Ваша задача:
Продолжите текст о росте серийных убийств и бандитизма в послевоенном СССР, начиная сразу после его последнего предложения.

Мы обратились к экспертам в области социальной психологии, криминалистики и истории права, чтобы попытаться понять, как внутренние процессы в послевоенном СССР влияли на появление «злых демонов» и что этому способствовало.

Как отмечает психолог Владимир Плотников,

РОСТ ЧИСЛА СЕРИЙНЫХ УБИЙЦ И НАСИЛЬНИКОВ В ПОСЛЕВОЕННОМ СССР МОЖЕТ БЫТЬ СВЯЗАН С ТЕМ, ЧТО ОБЩЕСТВО СТАЛО «СПОКОЙНЫМ», ЛЮДИ СТАЛИ РАБОТАТЬ И ЖИТЬ В ОДНОМ МЕСТЕ, НАЧАЛСЯ ПРОЦЕСС УРБАНИЗАЦИИ.

К тому же во второй половине 1970-х и в 1980-е начался не только рост практики серийных убийств, но и образование ОПГ с феноменом так называемого «пацанского бандитизма», который несколько противоречил старым советским «воровским нормам». Знаковым явлением стало появление казанского феномена, когда банды подростков стали «делить асфальт» и начали «беспредельничать», игнорируя блатные «понятия»[48].

Извлечённые строки:
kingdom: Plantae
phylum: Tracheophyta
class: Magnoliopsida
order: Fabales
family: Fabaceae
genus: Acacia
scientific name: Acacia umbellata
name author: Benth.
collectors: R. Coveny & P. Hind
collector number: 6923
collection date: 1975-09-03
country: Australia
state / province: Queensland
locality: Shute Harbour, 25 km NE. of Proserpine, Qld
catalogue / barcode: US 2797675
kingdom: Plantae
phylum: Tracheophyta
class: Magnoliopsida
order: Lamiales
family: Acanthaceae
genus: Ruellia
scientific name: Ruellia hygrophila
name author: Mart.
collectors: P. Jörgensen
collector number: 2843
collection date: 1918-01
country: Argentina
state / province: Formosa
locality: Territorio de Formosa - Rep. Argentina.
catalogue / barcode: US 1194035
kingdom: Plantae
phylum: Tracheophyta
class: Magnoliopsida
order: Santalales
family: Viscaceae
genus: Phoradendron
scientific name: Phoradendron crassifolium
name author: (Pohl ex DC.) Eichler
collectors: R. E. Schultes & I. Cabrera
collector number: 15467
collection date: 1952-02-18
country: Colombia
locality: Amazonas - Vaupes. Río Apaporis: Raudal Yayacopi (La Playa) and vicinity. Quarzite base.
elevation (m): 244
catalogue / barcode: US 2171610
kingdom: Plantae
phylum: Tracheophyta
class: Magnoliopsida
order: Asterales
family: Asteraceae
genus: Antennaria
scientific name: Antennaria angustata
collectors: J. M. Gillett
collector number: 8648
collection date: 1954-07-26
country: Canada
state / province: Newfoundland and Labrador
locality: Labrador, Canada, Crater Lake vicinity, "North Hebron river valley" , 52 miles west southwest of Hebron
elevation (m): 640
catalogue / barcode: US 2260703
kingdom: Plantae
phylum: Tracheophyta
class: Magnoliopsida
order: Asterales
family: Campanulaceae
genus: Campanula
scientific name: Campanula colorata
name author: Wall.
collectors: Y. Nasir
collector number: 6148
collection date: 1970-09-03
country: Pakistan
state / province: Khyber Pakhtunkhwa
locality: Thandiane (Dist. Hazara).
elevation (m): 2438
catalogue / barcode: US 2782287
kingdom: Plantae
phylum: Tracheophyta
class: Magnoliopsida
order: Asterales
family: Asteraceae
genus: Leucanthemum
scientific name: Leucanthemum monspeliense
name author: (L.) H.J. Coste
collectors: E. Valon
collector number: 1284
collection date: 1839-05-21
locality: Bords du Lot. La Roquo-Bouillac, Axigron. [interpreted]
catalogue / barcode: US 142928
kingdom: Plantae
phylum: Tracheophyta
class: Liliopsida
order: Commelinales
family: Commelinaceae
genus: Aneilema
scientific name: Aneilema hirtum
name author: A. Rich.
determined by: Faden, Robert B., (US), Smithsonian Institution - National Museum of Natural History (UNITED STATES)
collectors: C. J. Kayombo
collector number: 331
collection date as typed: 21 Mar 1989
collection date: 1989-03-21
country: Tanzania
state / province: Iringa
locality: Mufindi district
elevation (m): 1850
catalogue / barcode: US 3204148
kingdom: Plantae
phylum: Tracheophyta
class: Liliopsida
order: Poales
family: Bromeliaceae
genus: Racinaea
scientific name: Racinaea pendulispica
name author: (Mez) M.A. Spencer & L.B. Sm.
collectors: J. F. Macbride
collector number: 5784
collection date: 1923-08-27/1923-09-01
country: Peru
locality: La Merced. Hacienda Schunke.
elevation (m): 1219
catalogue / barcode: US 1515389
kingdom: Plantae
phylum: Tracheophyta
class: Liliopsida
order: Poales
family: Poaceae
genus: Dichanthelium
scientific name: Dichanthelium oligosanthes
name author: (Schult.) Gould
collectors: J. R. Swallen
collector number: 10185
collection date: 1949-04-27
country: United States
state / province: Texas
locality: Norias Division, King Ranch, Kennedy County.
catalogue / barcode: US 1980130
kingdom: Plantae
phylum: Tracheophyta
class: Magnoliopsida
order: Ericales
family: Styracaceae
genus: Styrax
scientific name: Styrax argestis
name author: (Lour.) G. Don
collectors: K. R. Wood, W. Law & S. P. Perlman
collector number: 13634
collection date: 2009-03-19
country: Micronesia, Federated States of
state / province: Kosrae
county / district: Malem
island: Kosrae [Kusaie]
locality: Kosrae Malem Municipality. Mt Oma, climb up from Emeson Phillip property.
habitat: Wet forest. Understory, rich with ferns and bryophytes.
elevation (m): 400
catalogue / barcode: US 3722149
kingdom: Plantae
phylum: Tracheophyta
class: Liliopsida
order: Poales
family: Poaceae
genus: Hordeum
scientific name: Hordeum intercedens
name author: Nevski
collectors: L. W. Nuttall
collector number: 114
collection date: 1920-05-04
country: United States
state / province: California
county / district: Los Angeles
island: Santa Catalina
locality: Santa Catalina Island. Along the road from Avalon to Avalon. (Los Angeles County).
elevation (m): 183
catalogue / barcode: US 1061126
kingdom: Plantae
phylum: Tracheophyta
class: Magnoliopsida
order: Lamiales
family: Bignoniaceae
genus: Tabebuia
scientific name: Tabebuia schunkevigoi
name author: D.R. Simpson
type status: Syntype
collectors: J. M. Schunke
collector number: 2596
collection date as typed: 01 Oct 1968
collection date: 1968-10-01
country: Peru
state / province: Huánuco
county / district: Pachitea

Письменный ответ:
Это было уже начало гниения советского общества, когда заявленное социальное равенство на деле обернулось новым кастовым расслоением. Рост насилия вообще, а не только серийных убийств, стал следствием разложения СССР «на плесень и на липовый мед» во времена новой консервации при позднем Брежневе в 1970-е годы. В чем мораль этой песни Егора Летова[49]? В том, что все понимали, что на самом деле разговоры о приближении коммунизма – ложь, а в реальности есть каста чиновников, которые руководствуются своими интересами, и есть основная масса людей, которые живут плохо. Рост упоминаний о серийных убийцах в этот период является частью указанного процесса. Но существует либеральная критика, которая говорит, что при жесткой диктатуре тема маньяков якобы была табуирована. Отчасти это может соответствовать действительности, но далеко не на 100 %,

– отмечает Плотников.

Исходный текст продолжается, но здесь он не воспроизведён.